Full Circle: A Love Story Worth Waiting For
We married on December 28, 2021, in a small COVID-era ceremony with just our parents, my son Zac, Bill’s brother Kevin, and our officiant Jeff—a dear friend, fellow trivia teammate, and ordained minister. Our great friend Cindy, also from our youth group days, was our photographer, making our small wedding feel like a true reunion of the people who had been part of our story from the very beginning. While we couldn’t have the big celebration we’d dreamed of, we had something more precious: we had each other, the wisdom that comes from knowing what it’s like to live without your other half, and the beautiful symmetry of having a representative of our youth group family witness this new chapter.
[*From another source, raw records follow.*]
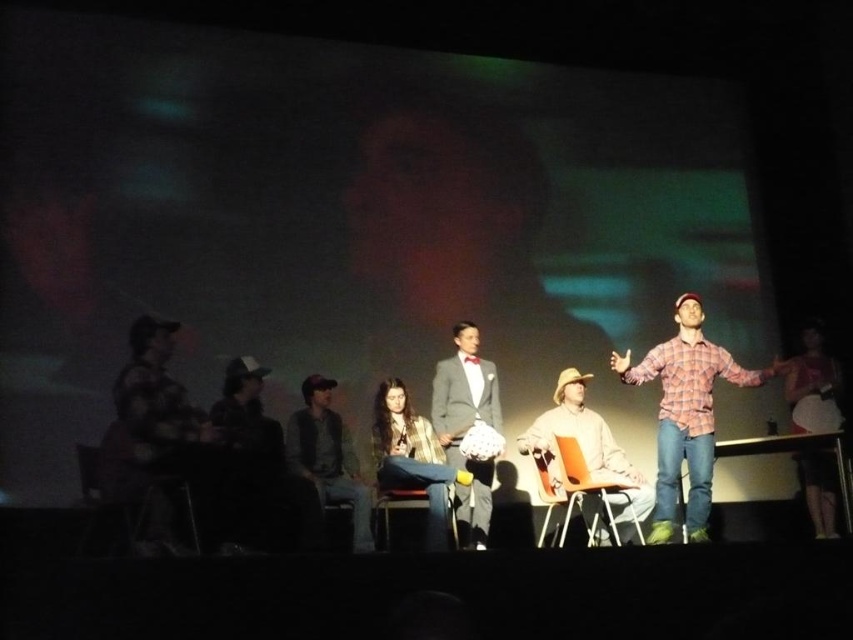
Question: Estimate the real-world distances between objects in this image. Which object is farther from the matte gray suit at center?

Choices:
 (A) metallic silver chair at lower left
 (B) gray wool sweater at center
 (C) plaid fabric shirt at right

Answer: (C)

Question: Which of these objects is positioned closest to the orange plastic chair at center?

Choices:
 (A) light brown leather hat at center
 (B) plaid flannel shirt at right

Answer: (A)

Question: Considering the real-world distances, which object is closest to the light brown leather hat at center?

Choices:
 (A) plaid flannel shirt at right
 (B) plaid fabric shirt at right
 (C) orange plastic chair at center
 (D) plaid fabric shirt at center

Answer: (C)

Question: Can you confirm if plaid flannel shirt at right is positioned above gray wool sweater at center?

Choices:
 (A) no
 (B) yes

Answer: (B)

Question: Is plaid flannel shirt at right further to camera compared to gray wool sweater at center?

Choices:
 (A) no
 (B) yes

Answer: (B)

Question: Is metallic silver chair at lower left smaller than plaid fabric shirt at center?

Choices:
 (A) yes
 (B) no

Answer: (A)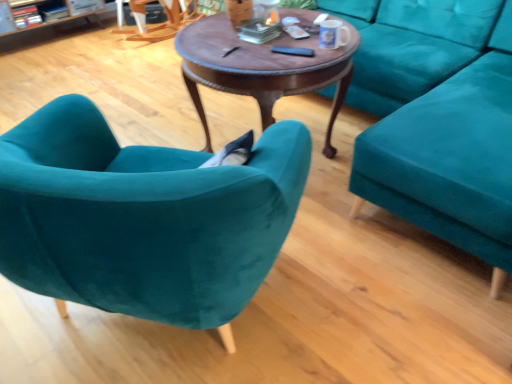
Find the location of a particular element. velvet teal armchair at left is located at coordinates (143, 217).

The width and height of the screenshot is (512, 384). Identify the location of black matte remote control at center, which is counted as the 2th remote control, starting from the back. (293, 51).

The image size is (512, 384). Find the location of `white glossy mug at upper center`. white glossy mug at upper center is located at coordinates (333, 34).

The width and height of the screenshot is (512, 384). I want to click on velvet teal armchair at left, so click(143, 217).

Is teal velvet couch at right smaller than white glossy mug at upper center?

No.

Which of these two, teal velvet couch at right or white glossy mug at upper center, stands taller?

Standing taller between the two is teal velvet couch at right.

Does teal velvet couch at right appear on the left side of white glossy mug at upper center?

Incorrect, teal velvet couch at right is not on the left side of white glossy mug at upper center.

Find the location of a particular element. The width and height of the screenshot is (512, 384). coffee cup above the teal velvet couch at right (from the image's perspective) is located at coordinates (333, 34).

Which is more to the right, white glossy mug at upper center or black matte remote control at center, which is counted as the 2th remote control, starting from the back?

Positioned to the right is white glossy mug at upper center.

From the image's perspective, is white glossy mug at upper center over black matte remote control at center, which is the first remote control in front-to-back order?

Yes, from the image's perspective, white glossy mug at upper center is above black matte remote control at center, which is the first remote control in front-to-back order.

Is white glossy mug at upper center wider or thinner than black matte remote control at center, arranged as the second remote control when viewed from the top?

Clearly, white glossy mug at upper center has more width compared to black matte remote control at center, arranged as the second remote control when viewed from the top.

From a real-world perspective, is white plastic remote control at center, the 2th remote control in the bottom-to-top sequence, positioned over wooden rocking chair at upper left based on gravity?

Correct, in the physical world, white plastic remote control at center, the 2th remote control in the bottom-to-top sequence, is higher than wooden rocking chair at upper left.

Consider the image. Which is in front, white plastic remote control at center, which appears as the first remote control when viewed from the top, or wooden rocking chair at upper left?

white plastic remote control at center, which appears as the first remote control when viewed from the top, is in front.

Which object is wider, white plastic remote control at center, the 2th remote control in the bottom-to-top sequence, or wooden rocking chair at upper left?

wooden rocking chair at upper left is wider.

Would you say white plastic remote control at center, which is the second remote control in front-to-back order, contains wooden rocking chair at upper left?

Definitely not — wooden rocking chair at upper left is not inside white plastic remote control at center, which is the second remote control in front-to-back order.

Between teal velvet couch at right and white plastic remote control at center, the 2th remote control in the bottom-to-top sequence, which one has smaller size?

With smaller size is white plastic remote control at center, the 2th remote control in the bottom-to-top sequence.

Between teal velvet couch at right and white plastic remote control at center, arranged as the first remote control when viewed from the back, which one has smaller width?

white plastic remote control at center, arranged as the first remote control when viewed from the back, is thinner.

How far apart are teal velvet couch at right and white plastic remote control at center, arranged as the first remote control when viewed from the back?

The distance of teal velvet couch at right from white plastic remote control at center, arranged as the first remote control when viewed from the back, is 33.37 inches.

Relative to white plastic remote control at center, which is the second remote control in front-to-back order, is teal velvet couch at right in front or behind?

Visually, teal velvet couch at right is located in front of white plastic remote control at center, which is the second remote control in front-to-back order.

Considering the relative sizes of white glossy mug at upper center and velvet teal armchair at left in the image provided, is white glossy mug at upper center wider than velvet teal armchair at left?

No, white glossy mug at upper center is not wider than velvet teal armchair at left.

From the image's perspective, between white glossy mug at upper center and velvet teal armchair at left, which one is located above?

white glossy mug at upper center appears higher in the image.

Based on the photo, could you tell me if white glossy mug at upper center is turned towards velvet teal armchair at left?

No, white glossy mug at upper center does not turn towards velvet teal armchair at left.

From a real-world perspective, is white glossy mug at upper center on velvet teal armchair at left?

Yes, from a real-world perspective, white glossy mug at upper center is on top of velvet teal armchair at left.

Identify the location of studio couch directly beneath the white glossy mug at upper center (from a real-world perspective). Image resolution: width=512 pixels, height=384 pixels. pyautogui.click(x=441, y=123).

Which is more to the left, white glossy mug at upper center or teal velvet couch at right?

white glossy mug at upper center.

Is white glossy mug at upper center surrounding teal velvet couch at right?

No, teal velvet couch at right is not inside white glossy mug at upper center.

Does white glossy mug at upper center turn towards teal velvet couch at right?

Yes, white glossy mug at upper center is turned towards teal velvet couch at right.

Considering the positions of points (458, 185) and (300, 53), is point (458, 185) closer to camera compared to point (300, 53)?

Yes, it is.

In the image, there is a black matte remote control at center, which is counted as the 2th remote control, starting from the back. At what (x,y) coordinates should I click in order to perform the action: click on studio couch below it (from the image's perspective). Please return your answer as a coordinate pair (x, y). Image resolution: width=512 pixels, height=384 pixels. Looking at the image, I should click on (441, 123).

From a real-world perspective, between teal velvet couch at right and black matte remote control at center, which is counted as the 2th remote control, starting from the back, who is vertically lower?

teal velvet couch at right, from a real-world perspective.

Could you tell me if teal velvet couch at right is facing black matte remote control at center, which is counted as the 2th remote control, starting from the back?

No, teal velvet couch at right is not turned towards black matte remote control at center, which is counted as the 2th remote control, starting from the back.

Locate an element on the screen. coffee cup lying behind the teal velvet couch at right is located at coordinates (333, 34).

Locate an element on the screen. The image size is (512, 384). remote control in front of the white glossy mug at upper center is located at coordinates (293, 51).

Based on their spatial positions, is white plastic remote control at center, which appears as the first remote control when viewed from the top, or velvet teal armchair at left closer to wooden rocking chair at upper left?

Among the two, white plastic remote control at center, which appears as the first remote control when viewed from the top, is located nearer to wooden rocking chair at upper left.

When comparing their distances from teal velvet couch at right, does black matte remote control at center, arranged as the second remote control when viewed from the top, or white plastic remote control at center, which appears as the first remote control when viewed from the top, seem further?

white plastic remote control at center, which appears as the first remote control when viewed from the top, is further to teal velvet couch at right.

Estimate the real-world distances between objects in this image. Which object is closer to white glossy mug at upper center, white plastic remote control at center, arranged as the first remote control when viewed from the back, or velvet teal armchair at left?

The object closer to white glossy mug at upper center is white plastic remote control at center, arranged as the first remote control when viewed from the back.

Estimate the real-world distances between objects in this image. Which object is closer to velvet teal armchair at left, white plastic remote control at center, which is the second remote control in front-to-back order, or white glossy mug at upper center?

Based on the image, white glossy mug at upper center appears to be nearer to velvet teal armchair at left.

Based on their spatial positions, is velvet teal armchair at left or white glossy mug at upper center further from wooden rocking chair at upper left?

velvet teal armchair at left.

Estimate the real-world distances between objects in this image. Which object is further from velvet teal armchair at left, black matte remote control at center, arranged as the second remote control when viewed from the top, or wooden rocking chair at upper left?

wooden rocking chair at upper left is positioned further to the anchor velvet teal armchair at left.

Based on their spatial positions, is white glossy mug at upper center or velvet teal armchair at left closer to black matte remote control at center, arranged as the first remote control when ordered from the bottom?

white glossy mug at upper center is positioned closer to the anchor black matte remote control at center, arranged as the first remote control when ordered from the bottom.

From the image, which object appears to be farther from velvet teal armchair at left, white glossy mug at upper center or white plastic remote control at center, arranged as the first remote control when viewed from the back?

The object further to velvet teal armchair at left is white plastic remote control at center, arranged as the first remote control when viewed from the back.

At what (x,y) coordinates should I click in order to perform the action: click on remote control located between velvet teal armchair at left and white glossy mug at upper center in the depth direction. Please return your answer as a coordinate pair (x, y). Looking at the image, I should click on (293, 51).

At what (x,y) coordinates should I click in order to perform the action: click on coffee cup between black matte remote control at center, arranged as the second remote control when viewed from the top, and wooden rocking chair at upper left in the front-back direction. Please return your answer as a coordinate pair (x, y). The width and height of the screenshot is (512, 384). Looking at the image, I should click on (333, 34).

Find the location of a particular element. The image size is (512, 384). remote control between black matte remote control at center, which is counted as the 2th remote control, starting from the back, and white glossy mug at upper center is located at coordinates (296, 31).

Identify the location of coffee cup located between velvet teal armchair at left and white plastic remote control at center, the 2th remote control in the bottom-to-top sequence, in the depth direction. (333, 34).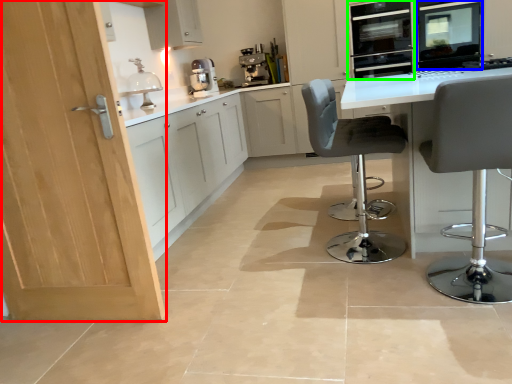
Question: Which is nearer to the door (highlighted by a red box)? appliance (highlighted by a blue box) or oven (highlighted by a green box).

Choices:
 (A) appliance
 (B) oven

Answer: (A)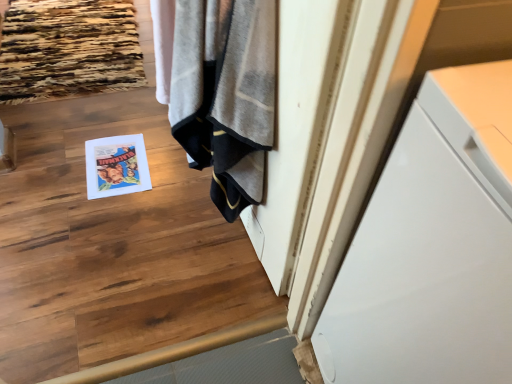
Question: In terms of height, does matte paper magazine at center look taller or shorter compared to white glossy cabinet at right?

Choices:
 (A) short
 (B) tall

Answer: (A)

Question: From a real-world perspective, relative to white glossy cabinet at right, is matte paper magazine at center vertically above or below?

Choices:
 (A) above
 (B) below

Answer: (B)

Question: Estimate the real-world distances between objects in this image. Which object is closer to the gray textured towel at center?

Choices:
 (A) matte paper magazine at center
 (B) white glossy cabinet at right

Answer: (B)

Question: Which object is the closest to the gray textured towel at center?

Choices:
 (A) white glossy cabinet at right
 (B) matte paper magazine at center

Answer: (A)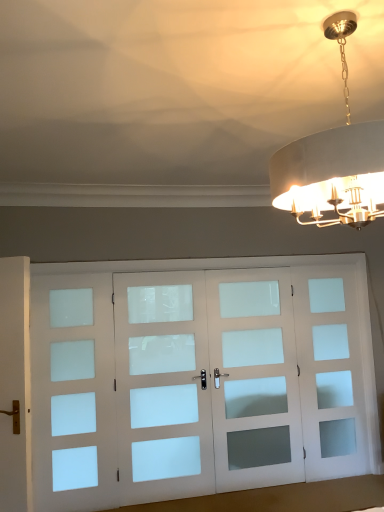
This screenshot has width=384, height=512. What do you see at coordinates (333, 161) in the screenshot? I see `metallic gold chandelier at upper right` at bounding box center [333, 161].

Image resolution: width=384 pixels, height=512 pixels. What do you see at coordinates (254, 379) in the screenshot? I see `white frosted glass screen door at center, the 3th screen door from the left` at bounding box center [254, 379].

The image size is (384, 512). What do you see at coordinates (162, 386) in the screenshot?
I see `white frosted glass door at center, acting as the second screen door starting from the left` at bounding box center [162, 386].

You are a GUI agent. You are given a task and a screenshot of the screen. Output one action in this format:
    pyautogui.click(x=<x>, y=<y>)
    Task: Click on the white frosted glass screen door at right, the 1th screen door in the right-to-left sequence
    The height and width of the screenshot is (512, 384).
    Given the screenshot: What is the action you would take?
    pyautogui.click(x=330, y=371)

From a real-world perspective, is white frosted glass door at center, which is the third screen door from right to left, above or below metallic gold chandelier at upper right?

white frosted glass door at center, which is the third screen door from right to left, is situated lower than metallic gold chandelier at upper right in the real world.

Can you tell me how much white frosted glass door at center, which is the third screen door from right to left, and metallic gold chandelier at upper right differ in facing direction?

They differ by 91.1 degrees in their facing directions.

Is there a large distance between white frosted glass door at center, acting as the second screen door starting from the left, and metallic gold chandelier at upper right?

Yes, white frosted glass door at center, acting as the second screen door starting from the left, is far from metallic gold chandelier at upper right.

From the image's perspective, which one is positioned higher, white frosted glass door at center, acting as the second screen door starting from the left, or metallic gold chandelier at upper right?

metallic gold chandelier at upper right.

Do you think metallic gold chandelier at upper right is within white frosted glass door at center, which is the third screen door from right to left, or outside of it?

metallic gold chandelier at upper right is outside white frosted glass door at center, which is the third screen door from right to left.

Looking at this image, is metallic gold chandelier at upper right bigger or smaller than white frosted glass door at center, acting as the second screen door starting from the left?

In the image, metallic gold chandelier at upper right appears to be larger than white frosted glass door at center, acting as the second screen door starting from the left.

Is metallic gold chandelier at upper right further to the viewer compared to white frosted glass door at center, which is the third screen door from right to left?

No.

How many degrees apart are the facing directions of metallic gold chandelier at upper right and white frosted glass door at center, which is the third screen door from right to left?

metallic gold chandelier at upper right and white frosted glass door at center, which is the third screen door from right to left, are facing 91.1 degrees away from each other.

From a real-world perspective, between white frosted glass screen door at right, the 1th screen door in the right-to-left sequence, and metallic gold chandelier at upper right, who is vertically higher?

In real-world perspective, metallic gold chandelier at upper right is above.

From the image's perspective, which one is positioned lower, white frosted glass screen door at right, the fourth screen door when ordered from left to right, or metallic gold chandelier at upper right?

From the image's view, white frosted glass screen door at right, the fourth screen door when ordered from left to right, is below.

In the scene shown: Considering the relative positions of white frosted glass screen door at right, the fourth screen door when ordered from left to right, and metallic gold chandelier at upper right in the image provided, is white frosted glass screen door at right, the fourth screen door when ordered from left to right, to the left or to the right of metallic gold chandelier at upper right?

Based on their positions, white frosted glass screen door at right, the fourth screen door when ordered from left to right, is located to the right of metallic gold chandelier at upper right.

Is white frosted glass door at center, which is the third screen door from right to left, to the right of white frosted glass screen door at center, arranged as the 2th screen door when viewed from the right, from the viewer's perspective?

Incorrect, white frosted glass door at center, which is the third screen door from right to left, is not on the right side of white frosted glass screen door at center, arranged as the 2th screen door when viewed from the right.

Considering the points (160, 361) and (291, 452), which point is in front, point (160, 361) or point (291, 452)?

The point (160, 361) is closer.

Can you confirm if white frosted glass door at center, acting as the second screen door starting from the left, is thinner than white frosted glass screen door at center, arranged as the 2th screen door when viewed from the right?

A: Incorrect, the width of white frosted glass door at center, acting as the second screen door starting from the left, is not less than that of white frosted glass screen door at center, arranged as the 2th screen door when viewed from the right.

From the image's perspective, which is above, white frosted glass screen door at right, the 1th screen door in the right-to-left sequence, or white frosted glass screen door at center, arranged as the 2th screen door when viewed from the right?

From the image's view, white frosted glass screen door at right, the 1th screen door in the right-to-left sequence, is above.

In the image, is white frosted glass screen door at right, the fourth screen door when ordered from left to right, on the left side or the right side of white frosted glass screen door at center, arranged as the 2th screen door when viewed from the right?

white frosted glass screen door at right, the fourth screen door when ordered from left to right, is positioned on white frosted glass screen door at center, arranged as the 2th screen door when viewed from the right,'s right side.

Image resolution: width=384 pixels, height=512 pixels. In order to click on screen door that is the 3rd one below the white frosted glass screen door at center, the 3th screen door from the left (from a real-world perspective) in this screenshot , I will do `click(330, 371)`.

Does white frosted glass screen door at right, the 1th screen door in the right-to-left sequence, turn towards white frosted glass screen door at center, the 3th screen door from the left?

No.

From a real-world perspective, which object stands above the other?

white frosted glass screen door at left, marked as the 4th screen door in a right-to-left arrangement.

In the scene shown: What's the angular difference between white frosted glass screen door at right, the 1th screen door in the right-to-left sequence, and white frosted glass screen door at left, which is the 1th screen door from left to right,'s facing directions?

0.00488 degrees.

Choose the correct answer: Is white frosted glass screen door at right, the fourth screen door when ordered from left to right, inside white frosted glass screen door at left, marked as the 4th screen door in a right-to-left arrangement, or outside it?

white frosted glass screen door at right, the fourth screen door when ordered from left to right, lies outside white frosted glass screen door at left, marked as the 4th screen door in a right-to-left arrangement.

From the image's perspective, is white frosted glass screen door at right, the fourth screen door when ordered from left to right, above or below white frosted glass screen door at left, marked as the 4th screen door in a right-to-left arrangement?

white frosted glass screen door at right, the fourth screen door when ordered from left to right, is above white frosted glass screen door at left, marked as the 4th screen door in a right-to-left arrangement.

Is metallic gold chandelier at upper right facing away from white frosted glass screen door at right, the fourth screen door when ordered from left to right?

metallic gold chandelier at upper right is not turned away from white frosted glass screen door at right, the fourth screen door when ordered from left to right.

Between metallic gold chandelier at upper right and white frosted glass screen door at right, the 1th screen door in the right-to-left sequence, which one is positioned in front?

metallic gold chandelier at upper right is closer to the camera.

Based on their positions, is metallic gold chandelier at upper right located to the left or right of white frosted glass screen door at right, the fourth screen door when ordered from left to right?

metallic gold chandelier at upper right is positioned on white frosted glass screen door at right, the fourth screen door when ordered from left to right,'s left side.

What's the angular difference between metallic gold chandelier at upper right and white frosted glass screen door at right, the fourth screen door when ordered from left to right,'s facing directions?

91.1 degrees.

You are a GUI agent. You are given a task and a screenshot of the screen. Output one action in this format:
    pyautogui.click(x=<x>, y=<y>)
    Task: Click on the screen door that is the 1st one when counting leftward from the metallic gold chandelier at upper right
    
    Given the screenshot: What is the action you would take?
    pyautogui.click(x=162, y=386)

What are the coordinates of `screen door that is the 3rd object located below the metallic gold chandelier at upper right (from the image's perspective)` in the screenshot? It's located at (162, 386).

Based on their spatial positions, is white frosted glass screen door at center, arranged as the 2th screen door when viewed from the right, or white frosted glass screen door at left, which is the 1th screen door from left to right, closer to white frosted glass screen door at right, the 1th screen door in the right-to-left sequence?

The object closer to white frosted glass screen door at right, the 1th screen door in the right-to-left sequence, is white frosted glass screen door at center, arranged as the 2th screen door when viewed from the right.

From the image, which object appears to be farther from white frosted glass screen door at left, marked as the 4th screen door in a right-to-left arrangement, white frosted glass screen door at center, the 3th screen door from the left, or white frosted glass door at center, acting as the second screen door starting from the left?

The object further to white frosted glass screen door at left, marked as the 4th screen door in a right-to-left arrangement, is white frosted glass screen door at center, the 3th screen door from the left.

When comparing their distances from white frosted glass screen door at center, arranged as the 2th screen door when viewed from the right, does metallic gold chandelier at upper right or white frosted glass door at center, acting as the second screen door starting from the left, seem further?

Among the two, metallic gold chandelier at upper right is located further to white frosted glass screen door at center, arranged as the 2th screen door when viewed from the right.

Based on their spatial positions, is white frosted glass screen door at right, the fourth screen door when ordered from left to right, or white frosted glass door at center, which is the third screen door from right to left, further from white frosted glass screen door at left, which is the 1th screen door from left to right?

white frosted glass screen door at right, the fourth screen door when ordered from left to right, lies further to white frosted glass screen door at left, which is the 1th screen door from left to right, than the other object.

When comparing their distances from white frosted glass screen door at center, the 3th screen door from the left, does white frosted glass screen door at left, which is the 1th screen door from left to right, or metallic gold chandelier at upper right seem further?

metallic gold chandelier at upper right.

Looking at the image, which one is located closer to white frosted glass screen door at center, the 3th screen door from the left, white frosted glass door at center, which is the third screen door from right to left, or white frosted glass screen door at right, the 1th screen door in the right-to-left sequence?

Based on the image, white frosted glass screen door at right, the 1th screen door in the right-to-left sequence, appears to be nearer to white frosted glass screen door at center, the 3th screen door from the left.

Based on their spatial positions, is white frosted glass door at center, acting as the second screen door starting from the left, or metallic gold chandelier at upper right closer to white frosted glass screen door at center, the 3th screen door from the left?

white frosted glass door at center, acting as the second screen door starting from the left.

Considering their positions, is white frosted glass screen door at left, which is the 1th screen door from left to right, positioned further to white frosted glass screen door at center, the 3th screen door from the left, than white frosted glass door at center, acting as the second screen door starting from the left?

Based on the image, white frosted glass screen door at left, which is the 1th screen door from left to right, appears to be further to white frosted glass screen door at center, the 3th screen door from the left.

Identify the location of screen door between white frosted glass door at center, acting as the second screen door starting from the left, and white frosted glass screen door at right, the 1th screen door in the right-to-left sequence, from left to right. The height and width of the screenshot is (512, 384). (254, 379).

I want to click on screen door between metallic gold chandelier at upper right and white frosted glass door at center, acting as the second screen door starting from the left, from front to back, so click(x=73, y=393).

Locate an element on the screen. screen door between white frosted glass screen door at left, which is the 1th screen door from left to right, and white frosted glass screen door at center, arranged as the 2th screen door when viewed from the right, in the horizontal direction is located at coordinates (162, 386).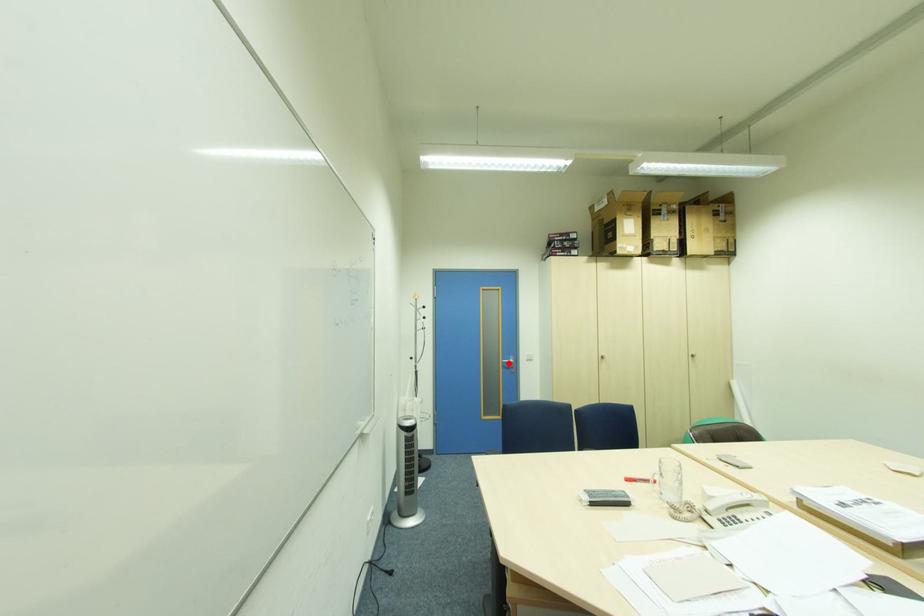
As I reflect on our reunion story, I’m struck by how it mirrors the genealogical work I love so much. Sometimes the most important connections in our lives get lost for a while, buried under time and circumstance. But with patience, a little luck, and the right tools (whether that’s DNA testing or Facebook!), we can find our way back to where we belong.
Bill and I didn’t just reunite—we came home to each other. And yes, our jeweler was absolutely right: this definitely is Hallmark movie material. All we’re missing is the big celebration at the end, but honestly? The real happy ending is getting to wake up every morning next to my teenage sweetheart, 35+ years later, knowing that some love stories are worth the wait.